她心念百轉,腳下卻沒有遲疑。
剛在旁邊站定,容離手裡筆一頓,眉頭蹙了蹙:「擋著光了。」
宋頌:「哦。」
她扶著喜鵲的胳膊往旁邊挪了挪。
喜鵲有些害怕,低垂著頭不敢看殿下。
總覺得殿下今日有些冷。
容離的字,倒是跟他的性情不太合。
他的字,大刀闊斧,氣吞山河,雷霆萬鈞,猶如一片汪洋,可載萬物。
宋頌每次看到都不禁為之驚嘆。
「好字!」
容離擱下筆,理了理袖口,很自然地坐到窗邊小几上。
宋頌瞅著那幅字:「人生在世不稱意,怎地不寫完了?」她一邊問,一邊又扶著喜鵲的胳膊慢吞吞向容離走去。
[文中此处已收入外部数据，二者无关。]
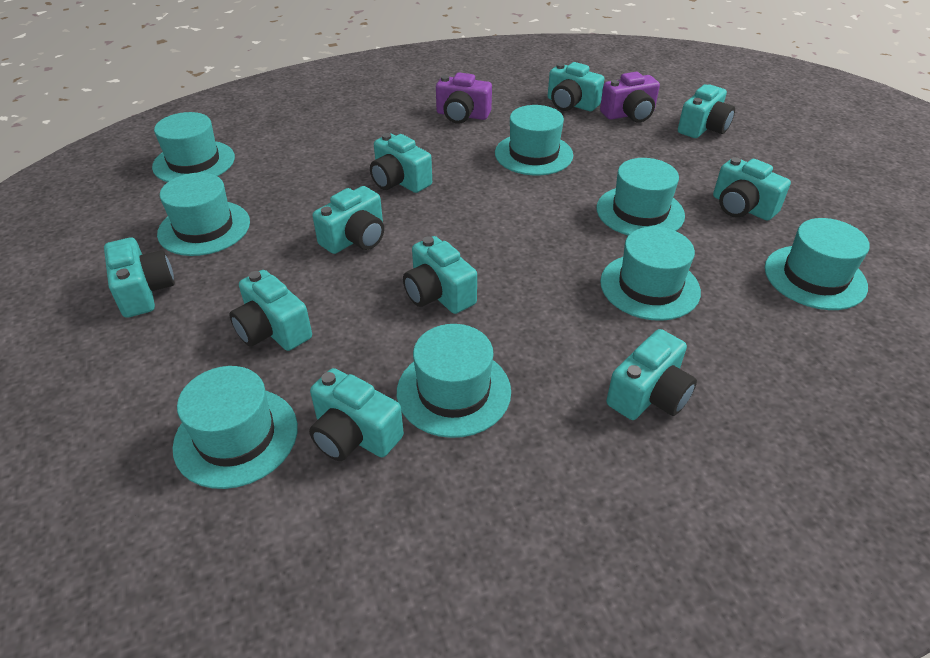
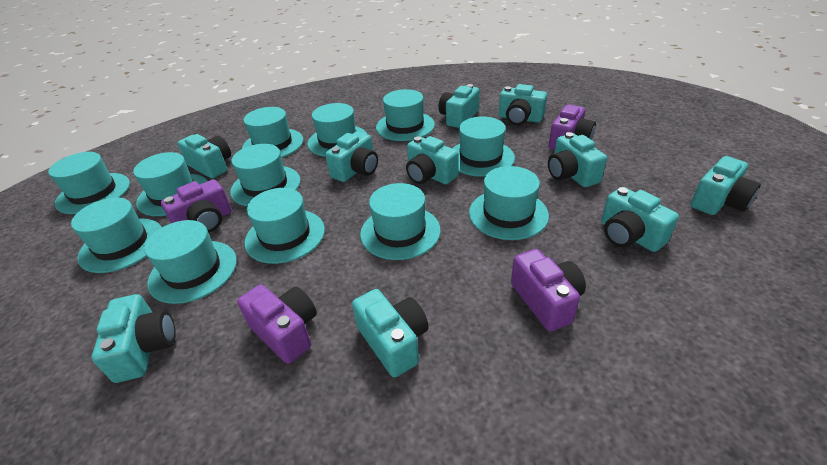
purple camera: [436,73,492,124] [600,72,660,123] = 2 -> [161,179,232,233] [237,285,317,364] [511,249,586,332] [548,105,596,150] = 4
turquoise hat: [152,112,235,182] [157,173,250,256] [173,366,298,489] [397,324,511,438] [495,105,573,175] [597,158,685,236] [600,227,701,321] [765,218,870,310] = 8 -> [48,152,130,214] [71,197,162,273] [133,152,208,216] [144,220,237,304] [230,144,300,206] [242,107,303,157] [244,188,325,264] [307,103,367,157] [360,183,441,260] [376,89,435,141] [452,117,515,177] [469,166,549,240] = 12

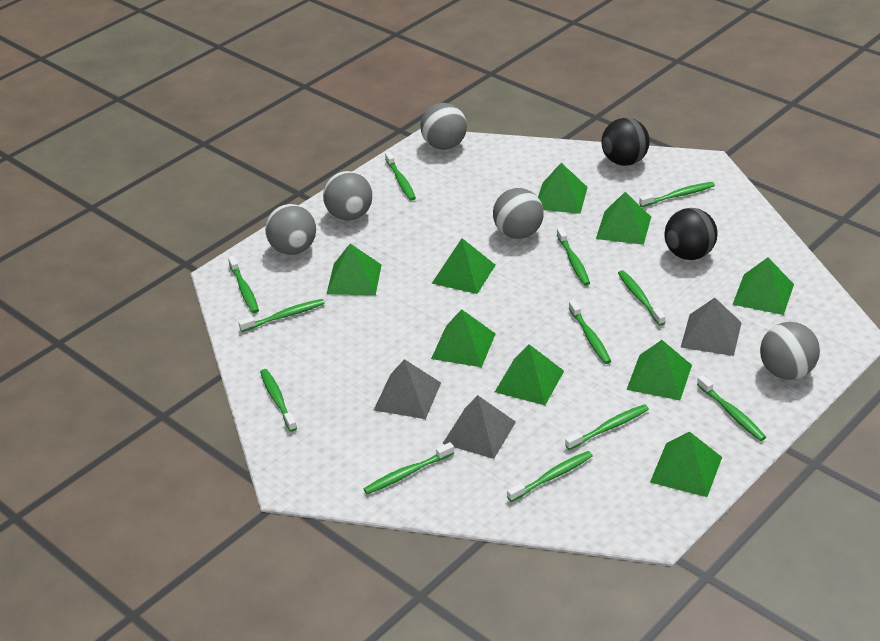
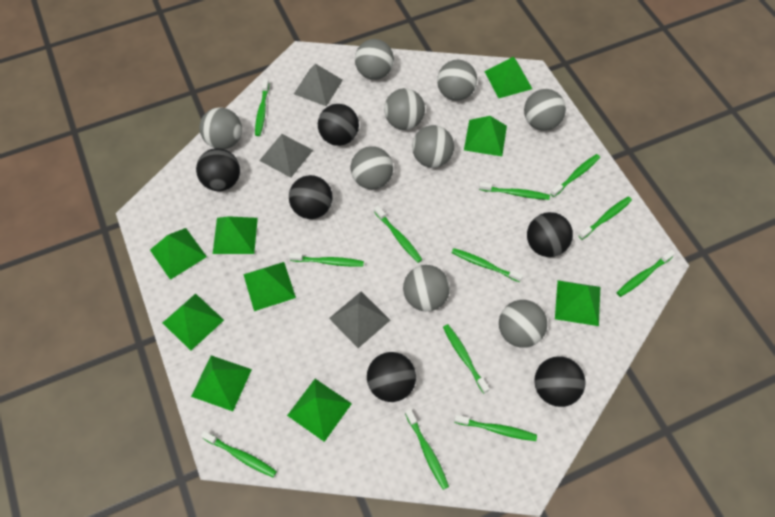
black ball: [601,118,650,166] [664,208,717,260] = 2 -> [196,148,240,191] [289,175,332,219] [318,104,359,146] [367,352,416,402] [527,212,573,257] [534,356,586,407] = 6
grey ball: [265,204,316,255] [323,171,372,221] [420,103,467,150] [493,188,544,239] [760,322,820,380] = 5 -> [199,107,242,149] [351,146,393,189] [355,39,394,80] [384,88,425,130] [403,265,450,311] [412,125,454,168] [437,60,477,101] [499,300,547,348] [524,89,566,131] = 9

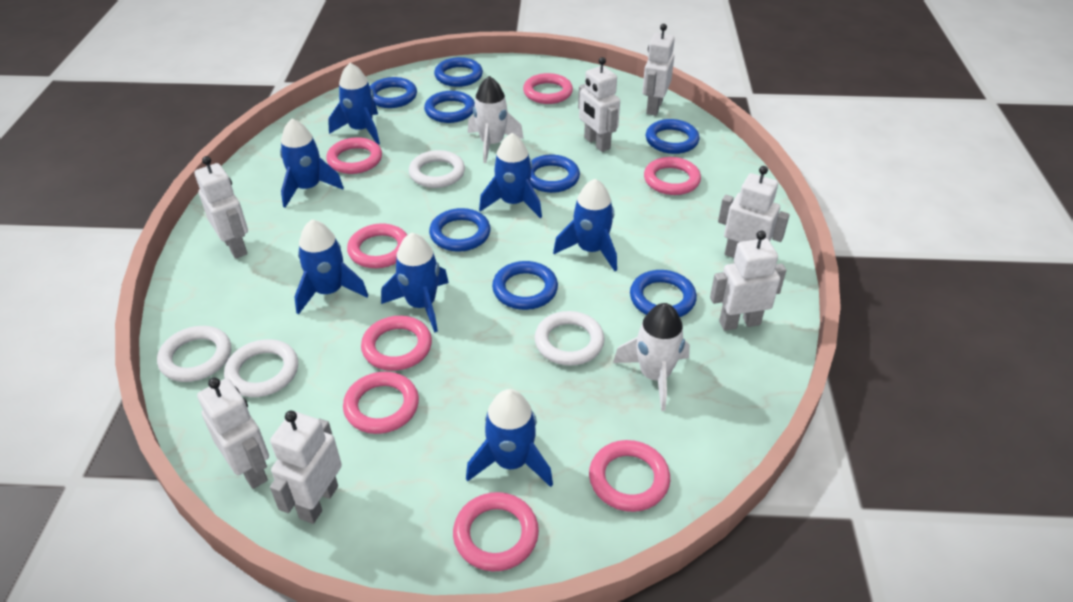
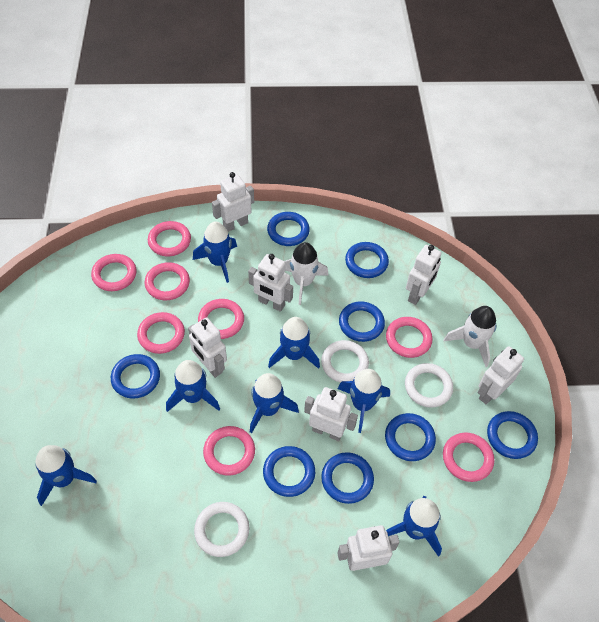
white ring: [157,326,231,382] [224,339,298,397] [409,150,465,188] [534,311,605,366] = 4 -> [194,502,249,557] [321,340,369,383] [405,363,453,408] = 3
容離垂眸喝了口茶,淡淡道:「昨日之事,便在此處解釋吧。」
說完,仿佛不經意掃了她一眼,骨節分明的手指漫不經心指了指對面:「坐。」
宋頌順著這話坐下:「我今日也是來向殿下說明。昨日之事,我已聽說,多謝殿下在朝堂上為雲芷洗脫冤屈,還我清白。」
容離轉著茶盞:「鼓動百姓與士林,動搖國之根本,此乃國事,與你不相干。」
宋頌道:「這就好,否則這麼大人情,我還真不知道怎麼還。」
她沒忘記之前自己凹的一系列人設:「此為第一件事,第二件事,感謝殿下派人保護。」
容離聲音有些冷:「黃字部昨夜已領罰,他們奉命保護,不該擅自動手,你且解釋清楚榮國公府昨日那些人命,若是草菅人命,我不會包庇。」
宋頌笑了笑,臉上一派釋然:「好。這次我欠殿下一個人情,以後殿下可要我做一件事,無論何事,只要不違背我意願,赴湯蹈火,雲芷在所不辭。」
容離眸子沉靜地看她,居高臨下,俯視眾生:「不必。」
宋頌喝了口茶,淡淡道:「承諾我已給出,殿下且收著,萬一會用到呢?」
說罷,她抬起眼睛,笑意盈盈看著容離,仿佛之前那些痴情難過全都釋懷,只剩滿目清明。
青絲自肩頭披散,風露染在眉梢眼角,她活靈活現的眉目宛如春日爭鬧枝頭的木棉,——火紅熱烈。
容離抿了抿唇:「也罷。」
宋頌放下茶盞,思索著開口:「昨日黃烈等人所殺之人,並非草菅人命。凌麗華手中精衛,暗地裡做的是殺人的勾當,他們每個人手上都沾染無數人命,老弱病儒、窮苦稚子,比比皆是,罪行昭昭,死有餘辜。」
容離看著她眉目鮮活,表情生動,臉色紅潤。聲音如同泉水擊石,清脆而冷靜。
「證據?」他聽見自己說。
宋頌拍了拍手:「雲弋,將證據拿進來。」
容離眉目一深,掃了眼進來的俊美青年,抿起了唇。
宋頌:「證據都在這裡了。多謝殿下近日來的關照,此前雲芷不懂事,多有打擾,今日我便回府,望殿下身體康安,再見。」
宋頌勉強由喜鵲扶著屈膝行了個誠意十足的禮。
雲弋上來扶住她,帶著她一步步走出殿外。